Album opener 'This Is The New Shit' is a preconception shattering "hold your horses!" to both critics and fans who no doubt have their own ideas of what a new Manson album SHOULD be. All whirring KMFDM drills, pseudo-Eminem beats and loud mechanized Rammsteinesque guitars, the ringmaster invites you to pull up a seat and "let us entertain you!" Anti-propaganda propaganda if you will, and you know how we all love hype and propaganda!
 
'mOBSCENE', the first single to be culled from 'The Golden Age of Grotesque', is the invitation to the party-cum-Dada rally, coupling a 'Fight Song' style groove with kooky cheerleader gang vocals, and 'Doll-Dagga Buzz-Buzz Ziggety.Zag' serves as the predinner appetizer in a trippy Adam And The Ants vein. Where as 'Use Your Fist And Not Your Mouth' takes the party out of the rathskeller and into the suburban home. A self-styled 'black-collar' anthem for the dejected, denothing all is not well in Disneyland, before Manson rolls out the Grotesque Burlesque that is this album's title track – a song which has as much in common with the Marquis De Sade as Marlene Dietrich.
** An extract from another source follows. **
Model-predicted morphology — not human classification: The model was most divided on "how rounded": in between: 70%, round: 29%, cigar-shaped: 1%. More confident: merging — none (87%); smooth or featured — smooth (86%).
And it's just like throwing acid in the Mona Lisa's face!
 
Indeed, it is this schizophrenic dichotomy of outward beauty vs inner sorrow that governs much of this album. And, unlike previous offerings, 'The Golden Age of Grotesque' seems to be a lot less controversial – there are no obvious anthems decrying God and government here . and it actually seems to be more about Manson's inner psyche.
 

Take '(s)AINT' for example, with its refrain of "Hold the s because I am an ain't" or 'Ka Boom Ka Boom' with its ironic "I like a big car / Cos I'm a big star / I write a big rock'n'roll hit / I'd like to love you but my heart is a sore / I am I am I am so yours" or the anti-love song that is 'Spade' ("You drained my heart and made a spade") – all very much in the vein of Marlene Dietrich's 'Falling In Love Again' ("Men flock around me / Like moths around a flame, And if their wings burn / I know I'm not to blame / Falling in love again / Never wanted to / What am I to do? / I can't help it"). This is a man on the edge – a fiend for the fans and fodder for the press. And as album closer 'Vodevil' states "This isn't a show / It's my fucking life / I'm not ashamed / You're entertained / but I'm not a puppet, I am a grenade".